Turn the lines between the one holding "[13, 20, 497, 279]" and the one holding "[134, 418, 150, 431] [76, 363, 252, 498]", inclusive, into a JSON list of strings, one string per line, with blank lines left out. Leave out the picture lines.
— BEGIN Material for this exercise —
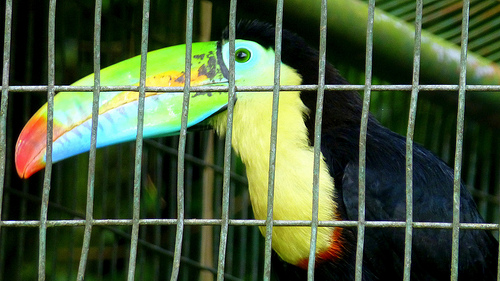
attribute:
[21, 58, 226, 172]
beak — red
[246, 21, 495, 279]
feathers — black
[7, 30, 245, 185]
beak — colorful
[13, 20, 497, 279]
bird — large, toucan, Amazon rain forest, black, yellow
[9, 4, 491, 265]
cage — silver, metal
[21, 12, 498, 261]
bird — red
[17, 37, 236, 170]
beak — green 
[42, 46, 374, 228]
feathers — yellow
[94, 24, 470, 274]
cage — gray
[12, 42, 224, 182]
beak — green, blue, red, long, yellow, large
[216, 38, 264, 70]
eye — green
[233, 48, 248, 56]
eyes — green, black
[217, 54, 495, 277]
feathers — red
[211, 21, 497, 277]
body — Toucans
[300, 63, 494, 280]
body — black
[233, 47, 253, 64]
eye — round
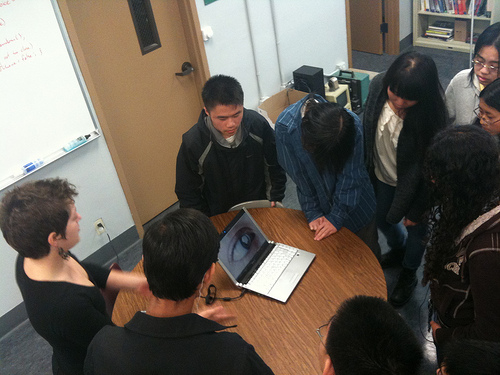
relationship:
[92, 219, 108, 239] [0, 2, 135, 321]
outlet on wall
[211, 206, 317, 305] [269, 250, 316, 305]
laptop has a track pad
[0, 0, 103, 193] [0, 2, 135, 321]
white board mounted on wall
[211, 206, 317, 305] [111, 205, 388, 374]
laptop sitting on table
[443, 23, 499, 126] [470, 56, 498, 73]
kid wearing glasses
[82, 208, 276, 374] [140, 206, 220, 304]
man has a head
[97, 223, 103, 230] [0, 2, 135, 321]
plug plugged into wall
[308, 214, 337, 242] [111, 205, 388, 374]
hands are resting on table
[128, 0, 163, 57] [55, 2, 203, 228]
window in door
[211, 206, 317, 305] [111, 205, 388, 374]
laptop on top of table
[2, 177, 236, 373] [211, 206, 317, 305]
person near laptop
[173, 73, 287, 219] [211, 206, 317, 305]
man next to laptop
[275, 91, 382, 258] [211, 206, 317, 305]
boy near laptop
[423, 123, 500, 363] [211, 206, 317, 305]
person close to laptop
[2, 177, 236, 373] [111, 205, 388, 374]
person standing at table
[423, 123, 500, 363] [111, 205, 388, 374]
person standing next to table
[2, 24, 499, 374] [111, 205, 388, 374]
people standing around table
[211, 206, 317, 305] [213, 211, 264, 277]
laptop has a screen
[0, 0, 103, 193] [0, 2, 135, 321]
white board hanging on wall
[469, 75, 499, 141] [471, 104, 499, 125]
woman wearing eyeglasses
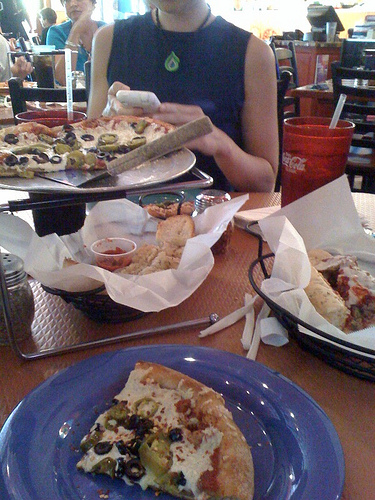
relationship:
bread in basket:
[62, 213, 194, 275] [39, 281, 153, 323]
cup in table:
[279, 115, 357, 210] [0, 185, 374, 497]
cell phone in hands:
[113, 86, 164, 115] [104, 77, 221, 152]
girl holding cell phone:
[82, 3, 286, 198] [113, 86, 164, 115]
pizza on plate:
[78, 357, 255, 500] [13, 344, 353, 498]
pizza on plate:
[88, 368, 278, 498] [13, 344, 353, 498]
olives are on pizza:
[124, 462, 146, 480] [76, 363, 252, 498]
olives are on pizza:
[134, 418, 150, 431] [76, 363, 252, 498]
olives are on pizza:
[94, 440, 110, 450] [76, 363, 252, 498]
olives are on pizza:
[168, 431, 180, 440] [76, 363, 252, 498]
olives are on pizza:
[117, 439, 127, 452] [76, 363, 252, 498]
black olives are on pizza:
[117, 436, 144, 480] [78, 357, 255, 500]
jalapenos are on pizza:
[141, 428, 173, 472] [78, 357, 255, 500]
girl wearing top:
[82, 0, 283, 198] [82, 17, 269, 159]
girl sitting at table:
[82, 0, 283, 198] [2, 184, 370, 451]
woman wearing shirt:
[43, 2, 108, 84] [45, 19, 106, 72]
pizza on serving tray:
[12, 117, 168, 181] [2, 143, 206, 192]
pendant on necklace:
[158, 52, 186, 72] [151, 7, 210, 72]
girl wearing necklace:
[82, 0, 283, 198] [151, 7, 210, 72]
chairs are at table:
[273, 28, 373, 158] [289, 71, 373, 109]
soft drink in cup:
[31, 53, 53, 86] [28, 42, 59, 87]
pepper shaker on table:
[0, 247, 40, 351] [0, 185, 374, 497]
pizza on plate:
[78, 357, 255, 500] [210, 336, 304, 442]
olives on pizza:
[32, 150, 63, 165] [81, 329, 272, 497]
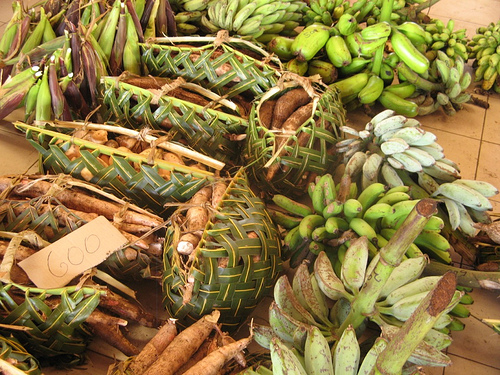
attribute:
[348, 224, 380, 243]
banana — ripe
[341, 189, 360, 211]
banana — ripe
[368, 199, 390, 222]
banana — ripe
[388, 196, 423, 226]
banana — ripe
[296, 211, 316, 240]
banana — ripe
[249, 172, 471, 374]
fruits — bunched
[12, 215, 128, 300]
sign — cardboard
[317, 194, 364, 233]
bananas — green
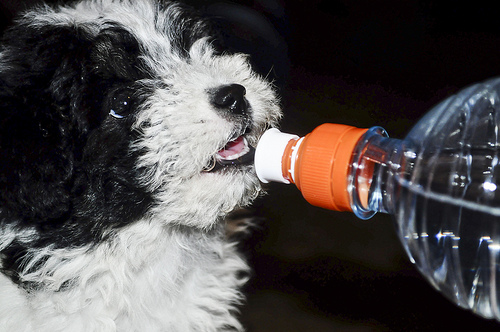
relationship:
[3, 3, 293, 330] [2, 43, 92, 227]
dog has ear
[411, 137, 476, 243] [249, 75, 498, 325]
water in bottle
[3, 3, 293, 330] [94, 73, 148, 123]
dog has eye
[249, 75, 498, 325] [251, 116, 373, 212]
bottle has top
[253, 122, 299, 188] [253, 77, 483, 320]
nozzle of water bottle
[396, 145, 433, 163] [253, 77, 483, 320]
— END Material for this exercise —
# Task answer
[
  "[13, 20, 497, 279]",
  "bird — large, toucan, Amazon rain forest, black, yellow",
  "[9, 4, 491, 265]",
  "cage — silver, metal",
  "[21, 12, 498, 261]",
  "bird — red",
  "[17, 37, 236, 170]",
  "beak — green ",
  "[42, 46, 374, 228]",
  "feathers — yellow",
  "[94, 24, 470, 274]",
  "cage — gray",
  "[12, 42, 224, 182]",
  "beak — green, blue, red, long, yellow, large",
  "[216, 38, 264, 70]",
  "eye — green",
  "[233, 48, 248, 56]",
  "eyes — green, black",
  "[217, 54, 495, 277]",
  "feathers — red",
  "[211, 21, 497, 277]",
  "body — Toucans",
  "[300, 63, 494, 280]",
  "body — black",
  "[233, 47, 253, 64]",
  "eye — round",
  "relationship:",
  "[92, 219, 108, 239] [0, 2, 135, 321]",
  "outlet on wall",
  "[211, 206, 317, 305] [269, 250, 316, 305]",
  "laptop has a track pad",
  "[0, 0, 103, 193] [0, 2, 135, 321]",
  "white board mounted on wall",
  "[211, 206, 317, 305] [111, 205, 388, 374]",
  "laptop sitting on table",
  "[443, 23, 499, 126] [470, 56, 498, 73]",
  "kid wearing glasses",
  "[82, 208, 276, 374] [140, 206, 220, 304]",
  "man has a head",
  "[97, 223, 103, 230] [0, 2, 135, 321]",
  "plug plugged into wall",
  "[308, 214, 337, 242] [111, 205, 388, 374]",
  "hands are resting on table",
  "[128, 0, 163, 57] [55, 2, 203, 228]",
  "window in door",
  "[211, 206, 317, 305] [111, 205, 388, 374]",
  "laptop on top of table",
  "[2, 177, 236, 373] [211, 206, 317, 305]",
  "person near laptop",
  "[173, 73, 287, 219] [211, 206, 317, 305]",
  "man next to laptop",
  "[275, 91, 382, 258] [211, 206, 317, 305]",
  "boy near laptop",
  "[423, 123, 500, 363] [211, 206, 317, 305]",
  "person close to laptop",
  "[2, 177, 236, 373] [111, 205, 388, 374]",
  "person standing at table",
  "[423, 123, 500, 363] [111, 205, 388, 374]",
  "person standing next to table",
  "[2, 24, 499, 374] [111, 205, 388, 374]",
  "people standing around table",
  "[211, 206, 317, 305] [213, 211, 264, 277]",
  "laptop has a screen",
  "[0, 0, 103, 193] [0, 2, 135, 321]",
  "white board hanging on wall",
  "[469, 75, 499, 141] [471, 104, 499, 125]",
  "woman wearing eyeglasses",
  "relationship:",
  "bread in basket:",
  "[62, 213, 194, 275] [39, 281, 153, 323]",
  "cup in table:",
  "[279, 115, 357, 210] [0, 185, 374, 497]",
  "cell phone in hands:",
  "[113, 86, 164, 115] [104, 77, 221, 152]",
  "girl holding cell phone:",
  "[82, 3, 286, 198] [113, 86, 164, 115]",
  "pizza on plate:",
  "[78, 357, 255, 500] [13, 344, 353, 498]",
  "pizza on plate:",
  "[88, 368, 278, 498] [13, 344, 353, 498]",
  "olives are on pizza:",
  "[124, 462, 146, 480] [76, 363, 252, 498]",
  "olives are on pizza:",
  "[134, 418, 150, 431] [76, 363, 252, 498]"
]